EXCERPTED PASSAGE.
§
To summarize, book profits but resist creating shorts till 7400 is not taken out on downside.
While that does not imply creation of shorts but it is high time to be cautious with longs created with a longer term view as well. Most of the stocks are exhibiting signs of distribution and topping out [SBIN, LT, ICICI Bank etc] whilst a few select counters are taking the indices higher [Asian Paints, ITC, Kotak Bank etc]
Distribution takes a lot of time and markets will not fall fiercely in one go. Lending credence to the distribution phase is the advertisements of Mutual Funds, Insurance schemes etc continuously on media channels. Historically, excessive advertisements regarding securities on media has coincided with distribution phase and within 6 months of such advertisements surfacing, Indian equities have corrected significantly. In the 2008 period, the largest number of securities advertisements surrounded ULIP schemes like Fortune Plus, Market Plus and similar products from other insurance firms. The ensuing correction got worse due to the Lehman Brothers' crisis. Around October '10, we had a flurry of mutual fund advertisements, especially thematic schemes and we had a correction of almost 40%. The key point to note here is that mutual fund advertisements did not surface in India in 2014 aggressively even when Nifty took out the 6400-6600 levels
The scale of such advertisements only has started increasing now and will perhaps continue to do so until Diwali '14. As mentioned earlier, unless some Black Swan incidents from international markets hit the scene, there won't be any 'crash' or 'melt-down' in the correction that will come. The corrective phase could last about 12-18 months and the downside price targets will be 5900-6200 i.e. the psychological 6000 level will in all likelihood be the new baseline for Nifty [just as 4800-5200 levels were in the previous corrective phase]
I would again like to draw the reader's attention to the point that I am not talking about a correction setting in immediately. All that I am saying is that now we need to be careful about the longer term investments in major stocks as we are approaching a top. Now it is time to slowly book out profits and deploy those funds in FMPs, FDs and if the profit chunks are large, in assets like real estate. The next set of buying opportunities will come later this year or next year and the same will be intimated through the updates.
§
Dataset items.
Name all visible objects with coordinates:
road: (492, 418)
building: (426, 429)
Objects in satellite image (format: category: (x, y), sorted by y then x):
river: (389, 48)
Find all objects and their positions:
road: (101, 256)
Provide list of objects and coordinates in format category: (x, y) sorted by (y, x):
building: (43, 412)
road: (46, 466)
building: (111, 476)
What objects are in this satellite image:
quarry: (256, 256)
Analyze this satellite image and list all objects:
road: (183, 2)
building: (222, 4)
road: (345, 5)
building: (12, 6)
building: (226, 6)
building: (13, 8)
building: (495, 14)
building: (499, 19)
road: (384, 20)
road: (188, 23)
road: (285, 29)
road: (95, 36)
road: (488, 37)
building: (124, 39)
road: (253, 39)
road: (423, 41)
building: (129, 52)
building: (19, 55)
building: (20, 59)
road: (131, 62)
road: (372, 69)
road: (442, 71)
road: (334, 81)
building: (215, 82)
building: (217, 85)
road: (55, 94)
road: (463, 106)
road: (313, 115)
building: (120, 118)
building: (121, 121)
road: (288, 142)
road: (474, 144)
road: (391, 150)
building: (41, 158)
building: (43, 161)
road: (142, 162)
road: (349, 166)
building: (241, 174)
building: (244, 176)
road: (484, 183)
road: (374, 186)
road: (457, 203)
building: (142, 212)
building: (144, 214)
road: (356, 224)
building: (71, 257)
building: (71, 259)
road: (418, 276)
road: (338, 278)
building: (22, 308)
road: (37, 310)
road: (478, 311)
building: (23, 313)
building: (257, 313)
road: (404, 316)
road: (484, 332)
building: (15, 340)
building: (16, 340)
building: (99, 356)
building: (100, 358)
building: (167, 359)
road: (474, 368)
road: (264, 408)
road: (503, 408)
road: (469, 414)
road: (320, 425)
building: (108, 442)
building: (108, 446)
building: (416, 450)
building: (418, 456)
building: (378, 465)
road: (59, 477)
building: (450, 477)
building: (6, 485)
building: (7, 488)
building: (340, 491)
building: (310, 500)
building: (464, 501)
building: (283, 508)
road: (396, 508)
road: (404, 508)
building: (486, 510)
§
BRIEF.
According to the market commentary, how long could the corrective phase last? The records are not used here.

ANSWER TO THE PROBLEM.
About 12-18 months.